### [EXERCISE BRIEF]
Change "scatter plot" to "scatter chart" in the records, from the first line up to and including the line with "To the nearest percent, what portion does Semester". Give back only those lines, with nothing else altered.

......

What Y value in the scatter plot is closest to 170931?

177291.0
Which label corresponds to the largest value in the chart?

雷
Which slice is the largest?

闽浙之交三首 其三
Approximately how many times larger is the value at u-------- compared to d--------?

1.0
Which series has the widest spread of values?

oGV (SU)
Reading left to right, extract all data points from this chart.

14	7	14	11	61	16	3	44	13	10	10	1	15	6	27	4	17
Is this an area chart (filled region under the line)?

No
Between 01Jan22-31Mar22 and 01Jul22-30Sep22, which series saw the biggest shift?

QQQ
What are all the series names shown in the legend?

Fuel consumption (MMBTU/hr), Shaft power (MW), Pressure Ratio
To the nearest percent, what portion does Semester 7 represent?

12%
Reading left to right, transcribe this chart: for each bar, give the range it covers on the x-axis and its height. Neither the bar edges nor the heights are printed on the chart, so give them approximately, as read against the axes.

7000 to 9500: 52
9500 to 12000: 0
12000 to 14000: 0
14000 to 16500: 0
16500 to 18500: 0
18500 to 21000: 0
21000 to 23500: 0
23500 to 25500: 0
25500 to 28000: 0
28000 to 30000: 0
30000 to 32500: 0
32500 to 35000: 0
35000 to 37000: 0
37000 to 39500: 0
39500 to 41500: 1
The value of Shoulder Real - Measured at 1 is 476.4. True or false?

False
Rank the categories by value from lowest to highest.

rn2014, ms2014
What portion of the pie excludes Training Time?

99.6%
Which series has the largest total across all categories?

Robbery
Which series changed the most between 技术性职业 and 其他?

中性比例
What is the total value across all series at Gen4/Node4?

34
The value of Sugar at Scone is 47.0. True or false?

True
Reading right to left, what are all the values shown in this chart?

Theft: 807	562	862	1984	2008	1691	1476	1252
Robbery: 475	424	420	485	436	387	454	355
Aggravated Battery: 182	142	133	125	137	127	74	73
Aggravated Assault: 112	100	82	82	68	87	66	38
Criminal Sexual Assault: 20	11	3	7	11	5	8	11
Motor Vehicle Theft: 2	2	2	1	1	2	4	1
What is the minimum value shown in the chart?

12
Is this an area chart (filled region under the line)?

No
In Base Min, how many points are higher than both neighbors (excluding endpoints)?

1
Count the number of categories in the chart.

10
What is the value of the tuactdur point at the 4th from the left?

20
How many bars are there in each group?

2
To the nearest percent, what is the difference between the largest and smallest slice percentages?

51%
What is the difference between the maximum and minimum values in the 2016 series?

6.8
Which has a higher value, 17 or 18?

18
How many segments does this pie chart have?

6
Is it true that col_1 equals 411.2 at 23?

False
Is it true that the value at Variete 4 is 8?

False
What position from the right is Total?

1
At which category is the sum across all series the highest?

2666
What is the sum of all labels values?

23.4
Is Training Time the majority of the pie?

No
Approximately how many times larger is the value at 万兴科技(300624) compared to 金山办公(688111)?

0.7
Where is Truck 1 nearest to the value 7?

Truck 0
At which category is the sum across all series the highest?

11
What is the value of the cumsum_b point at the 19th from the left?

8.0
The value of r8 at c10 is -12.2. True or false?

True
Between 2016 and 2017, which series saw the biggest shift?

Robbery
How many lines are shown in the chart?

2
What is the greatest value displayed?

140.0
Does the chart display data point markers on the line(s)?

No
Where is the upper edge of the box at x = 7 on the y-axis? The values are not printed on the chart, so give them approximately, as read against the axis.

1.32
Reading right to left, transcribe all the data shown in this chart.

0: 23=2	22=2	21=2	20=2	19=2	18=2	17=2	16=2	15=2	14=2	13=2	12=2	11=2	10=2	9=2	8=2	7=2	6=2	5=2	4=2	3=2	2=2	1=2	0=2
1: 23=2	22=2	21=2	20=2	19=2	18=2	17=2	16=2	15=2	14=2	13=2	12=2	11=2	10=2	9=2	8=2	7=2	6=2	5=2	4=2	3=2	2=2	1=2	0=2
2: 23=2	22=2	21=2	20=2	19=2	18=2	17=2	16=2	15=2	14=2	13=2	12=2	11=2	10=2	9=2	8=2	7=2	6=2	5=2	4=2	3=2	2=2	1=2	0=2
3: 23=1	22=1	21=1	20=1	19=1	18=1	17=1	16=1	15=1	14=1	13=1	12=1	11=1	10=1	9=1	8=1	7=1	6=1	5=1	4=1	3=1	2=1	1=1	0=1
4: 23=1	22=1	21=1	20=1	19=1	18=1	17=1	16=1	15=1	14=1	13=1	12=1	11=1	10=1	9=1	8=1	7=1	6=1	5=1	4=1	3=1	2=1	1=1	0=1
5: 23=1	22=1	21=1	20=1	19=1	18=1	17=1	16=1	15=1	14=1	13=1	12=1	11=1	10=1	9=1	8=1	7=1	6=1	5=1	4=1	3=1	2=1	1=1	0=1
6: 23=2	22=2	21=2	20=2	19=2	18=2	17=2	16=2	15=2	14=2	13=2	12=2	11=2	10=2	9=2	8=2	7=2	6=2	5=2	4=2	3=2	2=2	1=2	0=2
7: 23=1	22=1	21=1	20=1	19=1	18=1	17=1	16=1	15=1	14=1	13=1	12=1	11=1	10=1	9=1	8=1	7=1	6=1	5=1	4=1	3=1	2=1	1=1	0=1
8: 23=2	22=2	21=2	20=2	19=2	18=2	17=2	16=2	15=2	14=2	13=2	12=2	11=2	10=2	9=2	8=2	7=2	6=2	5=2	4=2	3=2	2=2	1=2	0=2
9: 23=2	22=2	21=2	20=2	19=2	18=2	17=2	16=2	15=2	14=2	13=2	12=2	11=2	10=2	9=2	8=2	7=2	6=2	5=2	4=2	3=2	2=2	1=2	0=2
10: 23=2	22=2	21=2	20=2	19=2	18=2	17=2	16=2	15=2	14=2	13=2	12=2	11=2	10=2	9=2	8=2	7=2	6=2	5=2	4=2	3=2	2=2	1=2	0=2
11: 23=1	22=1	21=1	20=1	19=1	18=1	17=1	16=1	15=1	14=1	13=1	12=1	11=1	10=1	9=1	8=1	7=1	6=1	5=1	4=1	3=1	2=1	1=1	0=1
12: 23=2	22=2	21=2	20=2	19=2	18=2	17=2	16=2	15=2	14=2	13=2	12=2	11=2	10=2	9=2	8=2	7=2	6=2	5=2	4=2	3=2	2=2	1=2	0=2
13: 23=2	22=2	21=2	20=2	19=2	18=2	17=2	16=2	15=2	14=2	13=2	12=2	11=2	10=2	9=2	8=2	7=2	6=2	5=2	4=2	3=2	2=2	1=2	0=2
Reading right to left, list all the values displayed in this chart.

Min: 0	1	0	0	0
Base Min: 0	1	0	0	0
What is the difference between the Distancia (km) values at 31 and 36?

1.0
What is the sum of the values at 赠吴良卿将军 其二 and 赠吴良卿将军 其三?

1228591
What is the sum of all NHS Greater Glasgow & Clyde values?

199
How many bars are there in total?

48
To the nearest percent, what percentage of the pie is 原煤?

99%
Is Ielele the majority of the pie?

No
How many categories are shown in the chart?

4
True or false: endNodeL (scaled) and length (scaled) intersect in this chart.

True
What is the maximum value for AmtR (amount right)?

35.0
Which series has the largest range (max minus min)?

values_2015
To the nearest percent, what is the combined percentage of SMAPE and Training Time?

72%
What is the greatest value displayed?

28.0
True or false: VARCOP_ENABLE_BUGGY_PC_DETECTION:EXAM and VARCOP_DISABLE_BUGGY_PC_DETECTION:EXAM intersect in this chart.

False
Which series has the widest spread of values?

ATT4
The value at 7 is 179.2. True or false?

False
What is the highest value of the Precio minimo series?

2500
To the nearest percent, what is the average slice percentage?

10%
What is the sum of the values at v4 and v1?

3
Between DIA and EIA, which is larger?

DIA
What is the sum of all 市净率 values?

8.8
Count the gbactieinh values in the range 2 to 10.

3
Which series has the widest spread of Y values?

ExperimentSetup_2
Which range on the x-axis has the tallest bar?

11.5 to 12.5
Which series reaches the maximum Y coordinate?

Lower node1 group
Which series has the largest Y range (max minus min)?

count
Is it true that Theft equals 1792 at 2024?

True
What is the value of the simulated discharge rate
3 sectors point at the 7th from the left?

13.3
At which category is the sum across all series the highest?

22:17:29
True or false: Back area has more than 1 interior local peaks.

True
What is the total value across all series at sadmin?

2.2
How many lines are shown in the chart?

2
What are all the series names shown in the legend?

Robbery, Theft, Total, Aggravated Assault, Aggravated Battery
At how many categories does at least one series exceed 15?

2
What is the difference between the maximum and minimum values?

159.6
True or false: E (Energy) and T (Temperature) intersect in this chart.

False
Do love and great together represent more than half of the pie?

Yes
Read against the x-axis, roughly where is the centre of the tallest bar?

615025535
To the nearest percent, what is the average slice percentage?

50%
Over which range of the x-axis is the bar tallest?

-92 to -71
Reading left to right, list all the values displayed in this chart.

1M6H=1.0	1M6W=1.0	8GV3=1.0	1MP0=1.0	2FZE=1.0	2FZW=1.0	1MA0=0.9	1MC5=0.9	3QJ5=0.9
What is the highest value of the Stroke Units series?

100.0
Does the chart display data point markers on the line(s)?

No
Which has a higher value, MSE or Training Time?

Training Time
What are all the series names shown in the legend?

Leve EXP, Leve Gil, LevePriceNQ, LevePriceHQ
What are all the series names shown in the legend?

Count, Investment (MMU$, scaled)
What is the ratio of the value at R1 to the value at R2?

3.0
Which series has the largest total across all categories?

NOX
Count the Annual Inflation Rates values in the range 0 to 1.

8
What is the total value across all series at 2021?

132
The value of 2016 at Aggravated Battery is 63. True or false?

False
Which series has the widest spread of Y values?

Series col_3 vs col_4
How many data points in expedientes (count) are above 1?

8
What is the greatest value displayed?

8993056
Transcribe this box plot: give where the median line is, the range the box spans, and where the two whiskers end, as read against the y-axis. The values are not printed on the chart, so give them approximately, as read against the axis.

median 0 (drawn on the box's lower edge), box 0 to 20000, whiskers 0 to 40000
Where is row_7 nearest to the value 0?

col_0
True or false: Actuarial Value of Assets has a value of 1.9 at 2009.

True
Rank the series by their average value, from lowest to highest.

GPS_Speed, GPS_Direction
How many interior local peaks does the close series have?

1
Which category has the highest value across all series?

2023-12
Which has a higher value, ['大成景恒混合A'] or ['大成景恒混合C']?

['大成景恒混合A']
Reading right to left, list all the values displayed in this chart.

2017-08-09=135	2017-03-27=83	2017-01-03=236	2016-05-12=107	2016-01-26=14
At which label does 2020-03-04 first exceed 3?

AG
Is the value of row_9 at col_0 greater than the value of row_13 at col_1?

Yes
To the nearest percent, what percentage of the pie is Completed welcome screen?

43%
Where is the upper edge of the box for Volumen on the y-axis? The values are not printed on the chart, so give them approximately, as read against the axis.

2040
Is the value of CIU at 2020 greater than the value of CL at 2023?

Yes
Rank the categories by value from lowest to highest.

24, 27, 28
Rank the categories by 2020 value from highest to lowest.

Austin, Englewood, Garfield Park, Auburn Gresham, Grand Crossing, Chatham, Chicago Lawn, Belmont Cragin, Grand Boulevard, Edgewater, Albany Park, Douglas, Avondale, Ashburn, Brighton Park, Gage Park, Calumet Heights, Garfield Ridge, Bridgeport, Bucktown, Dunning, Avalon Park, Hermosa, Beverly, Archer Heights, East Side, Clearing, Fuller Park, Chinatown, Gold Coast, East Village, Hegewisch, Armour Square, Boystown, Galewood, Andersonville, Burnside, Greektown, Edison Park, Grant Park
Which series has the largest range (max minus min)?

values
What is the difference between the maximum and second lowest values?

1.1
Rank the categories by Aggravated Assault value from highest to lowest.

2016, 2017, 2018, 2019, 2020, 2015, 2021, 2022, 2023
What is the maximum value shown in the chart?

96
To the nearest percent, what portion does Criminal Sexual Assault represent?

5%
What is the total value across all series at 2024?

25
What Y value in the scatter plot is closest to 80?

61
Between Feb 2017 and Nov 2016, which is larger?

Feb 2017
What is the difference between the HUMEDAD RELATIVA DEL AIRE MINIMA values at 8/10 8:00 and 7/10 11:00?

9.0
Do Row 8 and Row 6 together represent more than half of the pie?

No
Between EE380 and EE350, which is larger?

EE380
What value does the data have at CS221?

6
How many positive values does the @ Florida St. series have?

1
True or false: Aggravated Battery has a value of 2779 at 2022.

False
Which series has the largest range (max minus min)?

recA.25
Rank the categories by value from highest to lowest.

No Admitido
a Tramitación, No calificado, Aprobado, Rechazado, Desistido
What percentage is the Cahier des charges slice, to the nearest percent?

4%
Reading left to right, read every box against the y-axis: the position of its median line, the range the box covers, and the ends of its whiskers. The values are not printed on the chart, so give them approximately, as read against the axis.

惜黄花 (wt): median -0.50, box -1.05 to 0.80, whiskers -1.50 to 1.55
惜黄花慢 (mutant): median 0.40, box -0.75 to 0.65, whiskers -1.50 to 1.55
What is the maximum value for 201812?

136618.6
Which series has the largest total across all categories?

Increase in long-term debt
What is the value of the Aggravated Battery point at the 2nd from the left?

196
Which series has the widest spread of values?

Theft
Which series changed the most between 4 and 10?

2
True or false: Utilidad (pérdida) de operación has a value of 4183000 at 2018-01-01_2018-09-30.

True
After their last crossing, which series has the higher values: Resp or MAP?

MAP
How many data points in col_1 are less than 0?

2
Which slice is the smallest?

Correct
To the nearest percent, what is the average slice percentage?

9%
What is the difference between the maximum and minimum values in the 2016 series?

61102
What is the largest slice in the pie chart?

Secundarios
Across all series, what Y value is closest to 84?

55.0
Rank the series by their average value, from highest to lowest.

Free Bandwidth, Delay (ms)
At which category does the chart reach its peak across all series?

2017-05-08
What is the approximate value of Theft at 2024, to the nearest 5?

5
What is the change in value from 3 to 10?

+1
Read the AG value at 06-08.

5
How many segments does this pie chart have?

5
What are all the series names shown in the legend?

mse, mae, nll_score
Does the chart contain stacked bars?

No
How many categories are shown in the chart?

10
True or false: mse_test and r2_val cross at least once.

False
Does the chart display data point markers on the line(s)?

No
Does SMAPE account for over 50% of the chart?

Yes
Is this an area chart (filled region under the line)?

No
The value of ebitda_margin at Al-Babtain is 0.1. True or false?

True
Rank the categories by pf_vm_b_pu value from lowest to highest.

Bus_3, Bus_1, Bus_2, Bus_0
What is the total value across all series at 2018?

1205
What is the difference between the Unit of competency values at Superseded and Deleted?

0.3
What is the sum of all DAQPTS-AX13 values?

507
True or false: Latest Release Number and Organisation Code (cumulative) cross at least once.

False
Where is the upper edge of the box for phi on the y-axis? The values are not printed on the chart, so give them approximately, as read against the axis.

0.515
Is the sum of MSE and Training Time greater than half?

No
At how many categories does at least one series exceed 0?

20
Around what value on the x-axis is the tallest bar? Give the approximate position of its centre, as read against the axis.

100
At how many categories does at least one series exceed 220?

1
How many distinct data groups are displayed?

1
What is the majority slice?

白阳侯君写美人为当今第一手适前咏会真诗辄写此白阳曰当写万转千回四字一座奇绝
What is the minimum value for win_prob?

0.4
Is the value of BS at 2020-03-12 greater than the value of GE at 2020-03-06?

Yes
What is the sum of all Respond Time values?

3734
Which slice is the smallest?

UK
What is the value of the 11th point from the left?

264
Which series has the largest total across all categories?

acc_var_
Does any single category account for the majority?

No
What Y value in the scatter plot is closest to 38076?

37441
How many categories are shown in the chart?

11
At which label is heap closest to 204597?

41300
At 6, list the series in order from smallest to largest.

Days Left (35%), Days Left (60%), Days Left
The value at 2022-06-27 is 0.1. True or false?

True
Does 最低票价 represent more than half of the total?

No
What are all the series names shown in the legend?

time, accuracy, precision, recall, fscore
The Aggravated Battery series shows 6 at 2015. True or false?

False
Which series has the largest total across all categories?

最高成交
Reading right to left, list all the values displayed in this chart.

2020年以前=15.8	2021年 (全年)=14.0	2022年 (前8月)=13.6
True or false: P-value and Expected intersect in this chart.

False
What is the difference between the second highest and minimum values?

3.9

......

### [WRITTEN RESPONSE]
What Y value in the scatter chart is closest to 170931?

177291.0
Which label corresponds to the largest value in the chart?

雷
Which slice is the largest?

闽浙之交三首 其三
Approximately how many times larger is the value at u-------- compared to d--------?

1.0
Which series has the widest spread of values?

oGV (SU)
Reading left to right, extract all data points from this chart.

14	7	14	11	61	16	3	44	13	10	10	1	15	6	27	4	17
Is this an area chart (filled region under the line)?

No
Between 01Jan22-31Mar22 and 01Jul22-30Sep22, which series saw the biggest shift?

QQQ
What are all the series names shown in the legend?

Fuel consumption (MMBTU/hr), Shaft power (MW), Pressure Ratio
To the nearest percent, what portion does Semester 7 represent?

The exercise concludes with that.